**Work order**
Line by line, transcribe the records exactly.

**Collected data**
-*-
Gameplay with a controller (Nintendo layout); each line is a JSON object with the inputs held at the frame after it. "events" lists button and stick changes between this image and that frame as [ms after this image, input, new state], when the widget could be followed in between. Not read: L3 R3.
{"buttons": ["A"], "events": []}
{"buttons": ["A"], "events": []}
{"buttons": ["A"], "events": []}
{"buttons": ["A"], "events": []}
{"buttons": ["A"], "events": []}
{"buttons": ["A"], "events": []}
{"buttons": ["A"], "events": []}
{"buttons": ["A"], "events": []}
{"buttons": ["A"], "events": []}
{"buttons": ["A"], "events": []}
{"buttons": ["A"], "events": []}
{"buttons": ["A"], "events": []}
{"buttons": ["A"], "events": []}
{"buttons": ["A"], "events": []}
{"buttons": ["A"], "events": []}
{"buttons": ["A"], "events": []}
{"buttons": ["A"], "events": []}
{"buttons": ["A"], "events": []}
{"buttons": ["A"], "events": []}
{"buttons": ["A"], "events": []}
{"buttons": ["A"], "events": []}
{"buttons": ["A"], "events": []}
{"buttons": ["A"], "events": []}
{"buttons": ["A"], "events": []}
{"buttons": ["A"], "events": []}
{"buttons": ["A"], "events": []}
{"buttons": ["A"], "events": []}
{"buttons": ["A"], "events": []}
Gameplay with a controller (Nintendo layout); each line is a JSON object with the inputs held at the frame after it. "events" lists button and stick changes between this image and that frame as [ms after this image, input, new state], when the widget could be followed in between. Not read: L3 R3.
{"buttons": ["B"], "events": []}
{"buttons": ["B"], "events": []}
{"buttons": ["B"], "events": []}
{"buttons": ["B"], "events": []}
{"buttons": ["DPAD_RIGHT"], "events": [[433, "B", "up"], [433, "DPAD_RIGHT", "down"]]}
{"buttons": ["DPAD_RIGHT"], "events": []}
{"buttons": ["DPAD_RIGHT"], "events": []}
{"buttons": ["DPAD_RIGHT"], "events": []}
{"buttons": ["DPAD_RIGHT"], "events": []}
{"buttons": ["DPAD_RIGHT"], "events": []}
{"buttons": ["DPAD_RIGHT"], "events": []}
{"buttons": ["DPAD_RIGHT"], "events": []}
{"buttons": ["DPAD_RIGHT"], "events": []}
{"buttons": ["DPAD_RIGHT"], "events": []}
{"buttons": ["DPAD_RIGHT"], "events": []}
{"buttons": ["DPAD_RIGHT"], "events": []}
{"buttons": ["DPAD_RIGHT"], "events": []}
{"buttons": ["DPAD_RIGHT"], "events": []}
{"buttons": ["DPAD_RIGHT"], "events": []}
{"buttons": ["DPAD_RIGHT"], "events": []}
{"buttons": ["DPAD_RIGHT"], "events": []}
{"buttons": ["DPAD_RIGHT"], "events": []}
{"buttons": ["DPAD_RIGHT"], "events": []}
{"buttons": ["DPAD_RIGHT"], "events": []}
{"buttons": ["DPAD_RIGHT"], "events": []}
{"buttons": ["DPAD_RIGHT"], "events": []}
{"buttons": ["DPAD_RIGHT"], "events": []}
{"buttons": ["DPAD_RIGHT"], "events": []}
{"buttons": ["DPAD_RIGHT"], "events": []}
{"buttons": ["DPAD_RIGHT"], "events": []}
-*-
**Your solution**
Gameplay with a controller (Nintendo layout); each line is a JSON object with the inputs held at the frame after it. "events" lists button and stick changes between this image and that frame as [ms after this image, input, new state], when the widget could be followed in between. Not read: L3 R3.
{"buttons": ["A"], "events": []}
{"buttons": ["A"], "events": []}
{"buttons": ["A"], "events": []}
{"buttons": ["A"], "events": []}
{"buttons": ["A"], "events": []}
{"buttons": ["A"], "events": []}
{"buttons": ["A"], "events": []}
{"buttons": ["A"], "events": []}
{"buttons": ["A"], "events": []}
{"buttons": ["A"], "events": []}
{"buttons": ["A"], "events": []}
{"buttons": ["A"], "events": []}
{"buttons": ["A"], "events": []}
{"buttons": ["A"], "events": []}
{"buttons": ["A"], "events": []}
{"buttons": ["A"], "events": []}
{"buttons": ["A"], "events": []}
{"buttons": ["A"], "events": []}
{"buttons": ["A"], "events": []}
{"buttons": ["A"], "events": []}
{"buttons": ["A"], "events": []}
{"buttons": ["A"], "events": []}
{"buttons": ["A"], "events": []}
{"buttons": ["A"], "events": []}
{"buttons": ["A"], "events": []}
{"buttons": ["A"], "events": []}
{"buttons": ["A"], "events": []}
{"buttons": ["A"], "events": []}
Gameplay with a controller (Nintendo layout); each line is a JSON object with the inputs held at the frame after it. "events" lists button and stick changes between this image and that frame as [ms after this image, input, new state], when the widget could be followed in between. Not read: L3 R3.
{"buttons": ["B"], "events": []}
{"buttons": ["B"], "events": []}
{"buttons": ["B"], "events": []}
{"buttons": ["B"], "events": []}
{"buttons": ["DPAD_RIGHT"], "events": [[433, "B", "up"], [433, "DPAD_RIGHT", "down"]]}
{"buttons": ["DPAD_RIGHT"], "events": []}
{"buttons": ["DPAD_RIGHT"], "events": []}
{"buttons": ["DPAD_RIGHT"], "events": []}
{"buttons": ["DPAD_RIGHT"], "events": []}
{"buttons": ["DPAD_RIGHT"], "events": []}
{"buttons": ["DPAD_RIGHT"], "events": []}
{"buttons": ["DPAD_RIGHT"], "events": []}
{"buttons": ["DPAD_RIGHT"], "events": []}
{"buttons": ["DPAD_RIGHT"], "events": []}
{"buttons": ["DPAD_RIGHT"], "events": []}
{"buttons": ["DPAD_RIGHT"], "events": []}
{"buttons": ["DPAD_RIGHT"], "events": []}
{"buttons": ["DPAD_RIGHT"], "events": []}
{"buttons": ["DPAD_RIGHT"], "events": []}
{"buttons": ["DPAD_RIGHT"], "events": []}
{"buttons": ["DPAD_RIGHT"], "events": []}
{"buttons": ["DPAD_RIGHT"], "events": []}
{"buttons": ["DPAD_RIGHT"], "events": []}
{"buttons": ["DPAD_RIGHT"], "events": []}
{"buttons": ["DPAD_RIGHT"], "events": []}
{"buttons": ["DPAD_RIGHT"], "events": []}
{"buttons": ["DPAD_RIGHT"], "events": []}
{"buttons": ["DPAD_RIGHT"], "events": []}
{"buttons": ["DPAD_RIGHT"], "events": []}
{"buttons": ["DPAD_RIGHT"], "events": []}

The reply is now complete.